General characteristics
- Type: Cargo ship
- Tonnage: 7,297 GRT; 4,936 NRT; 10,270 DWT;
- Length: 428 ft 8 in (130.66 m)
- Beam: 56 ft 5 in (17.20 m)
- Depth: 35 ft 5 in (10.80 m)
- Propulsion: One SCSA oil engine, 516 hp (385 kW)
- Speed: 10 knots (19 km/h)
- Armament: 4" gun, 6 machine guns, net defence (Empire Beauty)

= MV Polycrown =

Cargo ship built in 1943

Polycrown was a cargo ship which was built by William Doxford & Sons, Sunderland in 1943 as Empire Beauty. Postwar she was sold into merchant service as Polycrown and saw further service as Ioannis Aspiotis and Laurel before she was scrapped in 1969.

==Description==
Empire Beauty was built by William Doxford & Sons, Sunderland. She was yard number 703. Empire Beauty was launched on 8 April 1943 and completed in July that year. She had a GRT of 7,297, NRT of 4,936 and DWT of 10,270.

==Career==

Empire Beauty was built for the Ministry of War Transport (MoWT) and placed under the management of Stephens, Sutton Ltd. Empire Beauty was a member of a number of convoys during the Second World War.

- SL 167
Convoy SL 167 sailed from Freetown, Sierra Leone on 9 August 1944 and arrived at Liverpool on 29 October 1944. Empire Beauty was carrying a cargo of Linseed.

- KMS 65
Convoy KMS 65 sailed from Liverpool on 4 October 1944 and arrived at Gibraltar on 11 October 1944. Empire Beauty was carrying a cargo of stores and was bound for Port Said, Egypt, Basra, Iraq and Bandar Mashur, Iran.

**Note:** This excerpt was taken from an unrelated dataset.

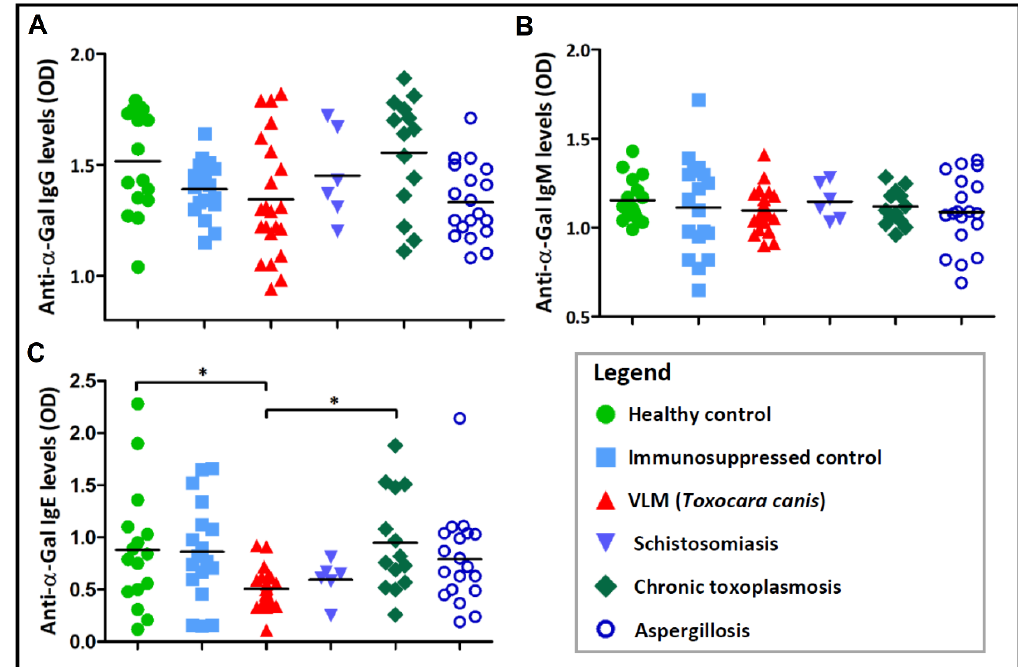
Figure 5. Reactivity of ( A ) IgG, ( B ) IgM, and ( C ) IgE antibodies to α -Gal in patients with schistosomiasis, chronic toxoplasmosis, aspergillosis, and visceral larva migrans (VLM) caused by Toxocara canis as measured by indirect ELISA. Sera from healthy and immunosuppressed individuals were included as controls. One-way ANOVA with Dunnett’s multiple comparison test was applied for individual comparisons of antibody levels to the control groups, and the Kruskal–Wallis test with Dunn’s posthoc test was used to test the differences between the infected groups. Only statistically significant differences are indicated: * p < 0.05.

In June 1946, Empire Beauty was sold to Einar Rasmussen, Kristiansand, Norway and renamed Polycrown. She was placed under the management of Kristiansands Tankrederi A/S. In 1962, Polycrown was sold to Lamda Shipping Enterprises Corporation, Beirut, Lebanon and renamed Ioannis Aspiotis. In 1968, Ioannis Aspiotis was sold to Laurel Shipping Co Ltd, Famagusta, Cyprus and renamed Laurel. Later that year she was sold to shipbreakers at Kaohsiung, Taiwan, where she arrived for scrapping on 23 December 1968.

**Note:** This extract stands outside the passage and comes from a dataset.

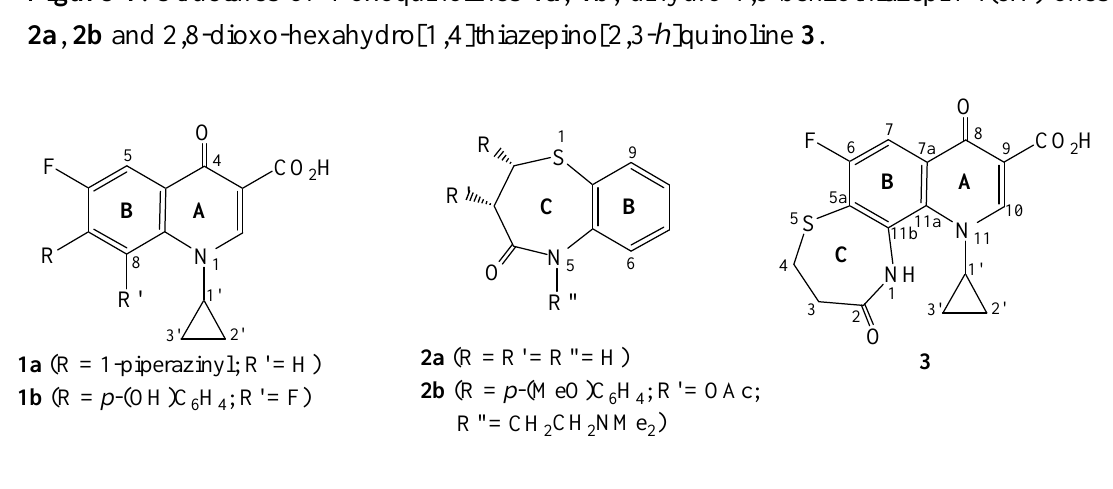
Figure 1 . Structures of 4-oxoquinolines 1a , 1b , dihydro-1,5-benzothiazepin-4(5 H )-ones 2a , 2b and 2,8-dioxo-hexahydro[1,4]thiazepino[2,3- h ]quinoline 3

==Official Numbers and Code Letters==

Official numbers were a forerunner to IMO Numbers. Empire Beauty had the UK Official Number 169119 and used the Code Letters BFJG. Polycrown used the Code Letters LLKP.

==Propulsion==

The ship was propelled by a 3-cylinder SCSA oil engine which had cylinders of 235/8 in (60 cm) diameter by 915/16 in (232 cm) stroke. It was built by William Doxford & Sons. She was capable of 11.5 kn.